=== Begin Enclosure ===
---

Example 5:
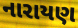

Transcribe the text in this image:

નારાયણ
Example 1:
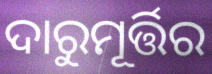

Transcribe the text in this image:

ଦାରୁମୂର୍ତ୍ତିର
=== End Enclosure ===
> **TASK REQUIREMENTS**
An exact copy of every entry, without pictures, should be your output.

> **SOLUTION FOR THIS TASK**
---

Example 5:

Transcribe the text in this image:

નારાયણ
Example 1:

Transcribe the text in this image:

ଦାରୁମୂର୍ତ୍ତିର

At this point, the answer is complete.